## start Text shown

Competence in one game often does not translate into competence in another.
Both baseball and tennis utilize the basic concepts of a hitting instrument, a ball,
hitting the ball, and boundaries to the playing field, but exceeding boundaries is
a gain in one game and a loss in the other. Each game has its own written rules,
but the rules and the books of rules are not the game. No one confuses a
summer afternoon at the tennis courts or baseball diamond with reading books
of rules in the library. Finally, no one competent in baseball would expect to
walk onto the tennis court one day, with no knowledge of the rules of tennis and
no prior experience hitting the ball with a racket or volleying with a partner, and
display an equal mastery of the game of tennis.

## end Text shown

* **The tasks**:
**a.** In the passage on baseball and tennis, swap "racket" for "paddle" and write out the stretch from "Competence in one" through "game of tennis.".
**b.** Please carry the passage on baseball and tennis forward from its final sentence.
The items that come next are from a separate source.

## start Dataset excerpts

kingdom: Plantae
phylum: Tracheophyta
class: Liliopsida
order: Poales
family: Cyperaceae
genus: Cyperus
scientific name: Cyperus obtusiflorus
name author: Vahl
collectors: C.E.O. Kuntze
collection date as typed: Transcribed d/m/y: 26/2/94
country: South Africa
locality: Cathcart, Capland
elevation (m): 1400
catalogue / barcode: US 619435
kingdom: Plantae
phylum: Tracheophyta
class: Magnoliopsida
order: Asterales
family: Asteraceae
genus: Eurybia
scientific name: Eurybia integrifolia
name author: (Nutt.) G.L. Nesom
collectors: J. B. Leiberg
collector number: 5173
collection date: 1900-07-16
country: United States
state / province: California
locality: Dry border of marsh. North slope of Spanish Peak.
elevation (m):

## end Dataset excerpts

* **Final results**:
**a.**
Competence in one game often does not translate into competence in another.
Both baseball and tennis utilize the basic concepts of a hitting instrument, a ball,
hitting the ball, and boundaries to the playing field, but exceeding boundaries is
a gain in one game and a loss in the other. Each game has its own written rules,
but the rules and the books of rules are not the game. No one confuses a
summer afternoon at the tennis courts or baseball diamond with reading books
of rules in the library. Finally, no one competent in baseball would expect to
walk onto the tennis court one day, with no knowledge of the rules of tennis and
no prior experience hitting the ball with a paddle or volleying with a partner, and
display an equal mastery of the game of tennis.

**b.**
If we consider a game a performance with a shared system for keeping score,
this is where playing games is beneficial to the general enterprise because games
are conducive to creating the kind of openness and spontaneity that many
recognize as necessary for successful language learning. Games can be devised
around specific transactions that are repeated a sufficient number of times to
inculcate automatic responses. Games draw spectators and cause excitement
because different instances of the same game bring about plays that are different
from plays previously seen or recorded. The possibilities are infinite, but not
chaotic. The natural question to ask then is how we inculcate in our students
rules for performance in the target culture, or how we help our learners
construct memory to perform effectively in their target culture.
Wisdom is often ascribed to those who can tell just the right story
at the right moment and who often have a large number of
stories to tell. (Schank 1990: 14)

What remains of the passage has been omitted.